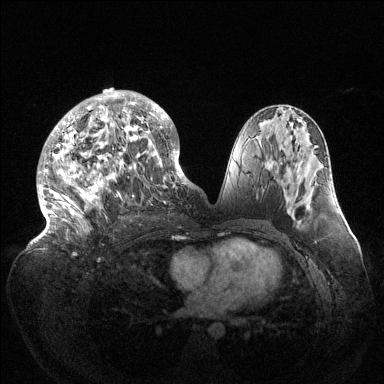
Breast MRI (dynamic contrast-enhanced), one axial slice; position 70 of 144 along the scan axis; dynamic contrast-enhanced series, time point 2 of 6 at this slice position (early post-contrast); 1.5 T; TE 1.5 ms, TR 4.6 ms; 384 × 384 image matrix. Female patient.
Structures marked on this image (semi-automatically segmented with operator editing):
- enhancing-tissue mask used for the functional tumour volume (all voxels passing the contrast-enhancement thresholds inside the analysis volume; usually the tumour): bounding box [x1, y1, x2, y2] px = [37, 90, 189, 240]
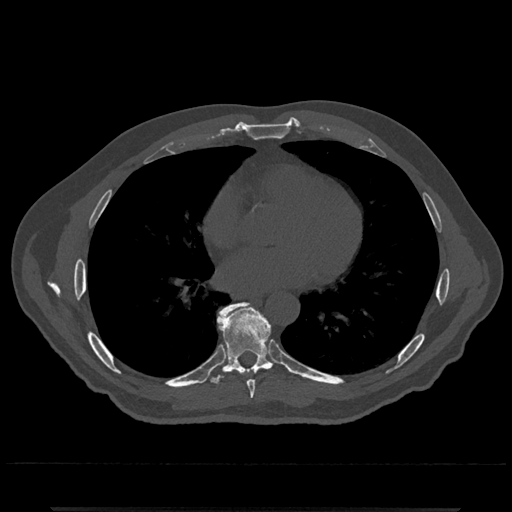
CT including the spine, one axial slice; position 688 of 797 along the scan axis; reconstruction kernel Br40s/3; 120 kVp; bone window (W 1800 / L 400 HU); 512 × 512 image matrix, field of view 393 × 393 mm. Male patient, age 67 years. Case-level facts recorded for this patient, not image findings: primary cancer: prostate.
Structures marked on this image (semi-automatically segmented with operator editing):
- T7 vertebra: bounding box [x1, y1, x2, y2] px = [247, 368, 262, 399]
- T8 vertebra: [208, 302, 275, 385]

* TASK TO CARRY OUT *
Every line of the material that holds the word "vertebra" must be found and copied.

* SOLUTION FOR THIS EXERCISE *
- T7 vertebra: bounding box [x1, y1, x2, y2] px = [247, 368, 262, 399]
- T8 vertebra: [208, 302, 275, 385]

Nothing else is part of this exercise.